5. Private Labeling. Subject to Section 13, Licensee may use the
Software in accordance with this Agreement using Licensee's own trademarks and
other identifying marks ; provided, however, such use shall in no way (a) effect
a reduction in any Royalty paid by Licensee to Licensor under the terms of this
Agreement or (b) require any increase in the level of Maintenance Support or
Development Support provided by Licensor without appropriate Support Cost
compensation defined in writing under the terms of this Agreement.
6. Finder's Fee. If Licensor introduces Licensee to any person or
entity that purchases a master franchise from Licensee within twelve (12) months
from the date of introduction anywhere outside the United States, Licensee
agrees to pay Licensor a one-time finder's fee equal to the greater of
Twenty-Five Thousand Dollars ($25,000) or 20% of the cash payment (or the
equivalent in cash if Licensee accepts other or in-kind remuneration)
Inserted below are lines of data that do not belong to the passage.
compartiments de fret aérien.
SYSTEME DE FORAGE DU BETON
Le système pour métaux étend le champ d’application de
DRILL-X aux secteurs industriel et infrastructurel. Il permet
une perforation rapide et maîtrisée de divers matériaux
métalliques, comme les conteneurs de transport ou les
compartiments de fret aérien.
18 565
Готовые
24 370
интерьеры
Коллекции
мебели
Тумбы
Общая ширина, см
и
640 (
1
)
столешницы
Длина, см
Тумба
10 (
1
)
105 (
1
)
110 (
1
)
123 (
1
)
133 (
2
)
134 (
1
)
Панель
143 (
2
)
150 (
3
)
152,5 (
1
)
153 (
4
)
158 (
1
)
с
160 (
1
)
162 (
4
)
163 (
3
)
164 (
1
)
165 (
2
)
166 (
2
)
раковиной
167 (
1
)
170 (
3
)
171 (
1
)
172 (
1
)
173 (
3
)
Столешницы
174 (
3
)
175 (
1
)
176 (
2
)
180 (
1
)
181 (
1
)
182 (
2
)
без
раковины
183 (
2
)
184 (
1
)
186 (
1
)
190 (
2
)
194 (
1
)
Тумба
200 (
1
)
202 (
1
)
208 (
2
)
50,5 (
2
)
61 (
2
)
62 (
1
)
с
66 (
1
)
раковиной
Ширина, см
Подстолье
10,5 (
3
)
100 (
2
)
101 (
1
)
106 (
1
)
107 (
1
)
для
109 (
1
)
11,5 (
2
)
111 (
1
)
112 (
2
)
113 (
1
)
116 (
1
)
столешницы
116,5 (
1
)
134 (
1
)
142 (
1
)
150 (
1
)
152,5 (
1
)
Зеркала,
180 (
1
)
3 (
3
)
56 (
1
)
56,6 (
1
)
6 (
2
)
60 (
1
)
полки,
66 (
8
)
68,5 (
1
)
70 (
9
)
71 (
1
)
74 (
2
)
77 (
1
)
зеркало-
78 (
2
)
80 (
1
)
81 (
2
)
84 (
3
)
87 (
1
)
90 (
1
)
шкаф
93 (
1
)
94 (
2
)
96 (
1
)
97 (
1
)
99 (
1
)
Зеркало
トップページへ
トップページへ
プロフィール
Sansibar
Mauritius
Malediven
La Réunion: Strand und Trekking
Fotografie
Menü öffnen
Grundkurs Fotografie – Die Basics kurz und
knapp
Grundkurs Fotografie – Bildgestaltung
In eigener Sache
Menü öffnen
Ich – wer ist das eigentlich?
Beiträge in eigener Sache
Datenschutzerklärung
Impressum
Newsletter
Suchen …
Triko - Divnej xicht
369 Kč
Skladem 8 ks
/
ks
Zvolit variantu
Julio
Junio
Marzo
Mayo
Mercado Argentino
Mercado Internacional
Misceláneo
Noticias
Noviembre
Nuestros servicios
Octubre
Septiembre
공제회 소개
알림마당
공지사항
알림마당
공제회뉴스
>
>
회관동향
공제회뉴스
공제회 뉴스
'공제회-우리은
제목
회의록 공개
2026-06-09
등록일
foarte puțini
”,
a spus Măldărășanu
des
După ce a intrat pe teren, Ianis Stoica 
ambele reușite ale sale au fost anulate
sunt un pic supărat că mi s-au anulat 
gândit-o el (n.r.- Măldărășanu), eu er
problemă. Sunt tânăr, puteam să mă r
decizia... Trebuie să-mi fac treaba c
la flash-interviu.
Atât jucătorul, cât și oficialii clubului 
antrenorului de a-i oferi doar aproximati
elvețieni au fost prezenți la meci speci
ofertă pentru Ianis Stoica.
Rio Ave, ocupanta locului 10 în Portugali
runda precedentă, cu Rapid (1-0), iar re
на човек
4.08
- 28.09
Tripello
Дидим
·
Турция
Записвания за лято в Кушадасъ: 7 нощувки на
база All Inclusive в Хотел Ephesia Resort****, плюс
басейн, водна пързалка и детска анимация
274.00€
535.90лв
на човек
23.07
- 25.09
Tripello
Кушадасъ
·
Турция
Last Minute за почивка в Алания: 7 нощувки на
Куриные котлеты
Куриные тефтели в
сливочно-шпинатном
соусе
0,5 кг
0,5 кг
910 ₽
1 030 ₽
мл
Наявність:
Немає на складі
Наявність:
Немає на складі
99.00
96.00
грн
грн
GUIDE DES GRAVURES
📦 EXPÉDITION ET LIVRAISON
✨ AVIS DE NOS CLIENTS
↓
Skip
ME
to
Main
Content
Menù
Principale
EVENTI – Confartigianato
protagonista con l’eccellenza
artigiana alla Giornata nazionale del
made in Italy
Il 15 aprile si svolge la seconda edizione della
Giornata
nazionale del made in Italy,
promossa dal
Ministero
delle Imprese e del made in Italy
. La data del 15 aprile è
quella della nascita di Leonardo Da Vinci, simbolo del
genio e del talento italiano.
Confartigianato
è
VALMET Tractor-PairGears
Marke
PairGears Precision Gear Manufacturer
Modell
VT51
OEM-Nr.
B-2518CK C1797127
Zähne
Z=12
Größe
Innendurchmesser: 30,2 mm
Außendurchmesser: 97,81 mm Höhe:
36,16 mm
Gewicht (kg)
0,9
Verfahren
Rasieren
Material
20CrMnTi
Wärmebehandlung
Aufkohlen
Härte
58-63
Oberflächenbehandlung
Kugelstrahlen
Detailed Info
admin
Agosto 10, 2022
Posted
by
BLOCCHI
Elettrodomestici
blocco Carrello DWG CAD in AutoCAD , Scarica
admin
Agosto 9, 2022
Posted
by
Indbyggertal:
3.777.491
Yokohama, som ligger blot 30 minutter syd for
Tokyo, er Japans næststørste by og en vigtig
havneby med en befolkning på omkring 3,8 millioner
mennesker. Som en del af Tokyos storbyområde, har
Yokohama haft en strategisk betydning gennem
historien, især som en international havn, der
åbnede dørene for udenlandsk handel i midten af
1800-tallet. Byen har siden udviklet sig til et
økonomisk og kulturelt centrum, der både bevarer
accepted/paid upon the commencement of the agreement with the franchisee. Any
further relationship or compensation may be determined between Licensor and the
master franchisee.
7. Warrant to Purchase Shares of Licensee Common Stock. Parent hereby
grants Licensor, its shareholders, or Licensor's designees, a warrant (the
"Warrant"), in the form attached hereto as Exhibit C to purchase two percent
(2%) or 100,000 shares, whichever is greater, of the issued and outstanding
shares of Parent's common stock on the date of grant, subject to anti-dilution
provisions. The Warrants shall have a term of five (5) years and the Exercise
Price of the Warrant shall be $5.00 per share of common stock. If the
price-per-share of common stocks offered to investors is less than the
Licensor's Warrant price of $5.00 per share, the Licensor's Exercise Price shall
be adjusted based on a ratio of five to eight (5:8).